Shareholder Agreements: Buy-Sell Provisions
Just as Operating Agreements govern the relationship among members of limited liability companies, Shareholder Agreements govern the relationship among shareholders of corporations. Among the more important matters a Shareholder Agreement can and should address is how decisions are made and how to address deadlocks, particularly when the shares are held evenly between two parties. Typically directors of a corporation make the decisions for the corporation (such as whom to hire, whether to borrow money, and whether to sell stock of the company), however shareholders can be given approval rights over such matters. Further, when shares are owned equally (50/50) between shareholders typically each shareholder has the right to name one board director, and thus deadlocks can and likely will occur on the board level. While there is usually no perfect way to address deadlocks, various approaches are:
1) Agreeing that some trusted third party will break the deadlock; or
2) Providing for a right of buy-out, whereby one shareholder can force a buy-out of his or her shares.
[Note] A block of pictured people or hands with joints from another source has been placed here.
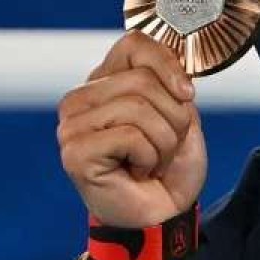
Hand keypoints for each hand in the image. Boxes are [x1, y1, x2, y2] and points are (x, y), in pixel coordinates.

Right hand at [57, 32, 206, 227]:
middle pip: (143, 80)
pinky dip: (150, 159)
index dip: (168, 64)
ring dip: (164, 143)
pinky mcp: (75, 152)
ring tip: (152, 162)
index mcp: (104, 82)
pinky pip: (131, 136)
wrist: (164, 215)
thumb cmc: (169, 168)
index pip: (134, 44)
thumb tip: (173, 68)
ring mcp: (72, 125)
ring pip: (139, 108)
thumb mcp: (180, 115)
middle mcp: (81, 98)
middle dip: (172, 118)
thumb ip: (171, 84)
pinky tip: (138, 173)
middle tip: (164, 147)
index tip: (187, 95)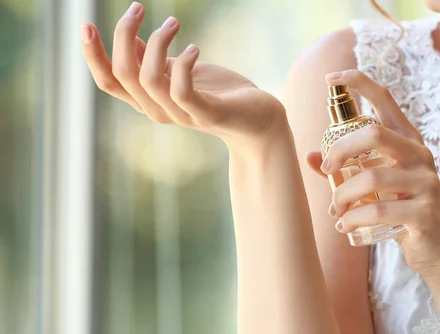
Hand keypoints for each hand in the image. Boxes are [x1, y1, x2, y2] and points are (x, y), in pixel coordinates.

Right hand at [80, 2, 287, 148]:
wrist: (256, 120)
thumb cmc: (217, 92)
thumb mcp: (179, 71)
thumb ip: (154, 59)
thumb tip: (131, 39)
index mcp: (148, 99)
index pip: (108, 82)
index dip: (92, 56)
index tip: (87, 24)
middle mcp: (158, 110)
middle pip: (123, 75)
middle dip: (123, 35)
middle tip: (139, 7)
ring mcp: (181, 114)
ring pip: (148, 80)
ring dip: (157, 43)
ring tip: (174, 23)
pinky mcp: (206, 114)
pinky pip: (181, 91)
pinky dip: (183, 64)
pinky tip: (194, 48)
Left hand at [306, 70, 439, 274]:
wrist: (439, 251)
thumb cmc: (403, 212)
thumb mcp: (375, 187)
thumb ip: (345, 170)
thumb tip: (310, 156)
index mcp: (408, 143)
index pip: (387, 100)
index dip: (360, 82)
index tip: (331, 77)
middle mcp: (420, 156)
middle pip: (375, 134)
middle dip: (340, 151)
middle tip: (326, 170)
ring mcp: (426, 183)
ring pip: (372, 178)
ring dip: (343, 197)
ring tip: (335, 212)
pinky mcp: (425, 212)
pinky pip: (379, 212)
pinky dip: (354, 220)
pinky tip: (345, 227)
For instance, either shareholder can be granted the right to demand his or her stock be purchased by the other shareholder at whatever price the demanding shareholder selects. The other shareholder would then have to either (i) buy the shares at that price, or (ii) sell his or her shares to the demanding shareholder at that price.
Other options might also be available for a corporation, depending on the circumstances particular to the corporation.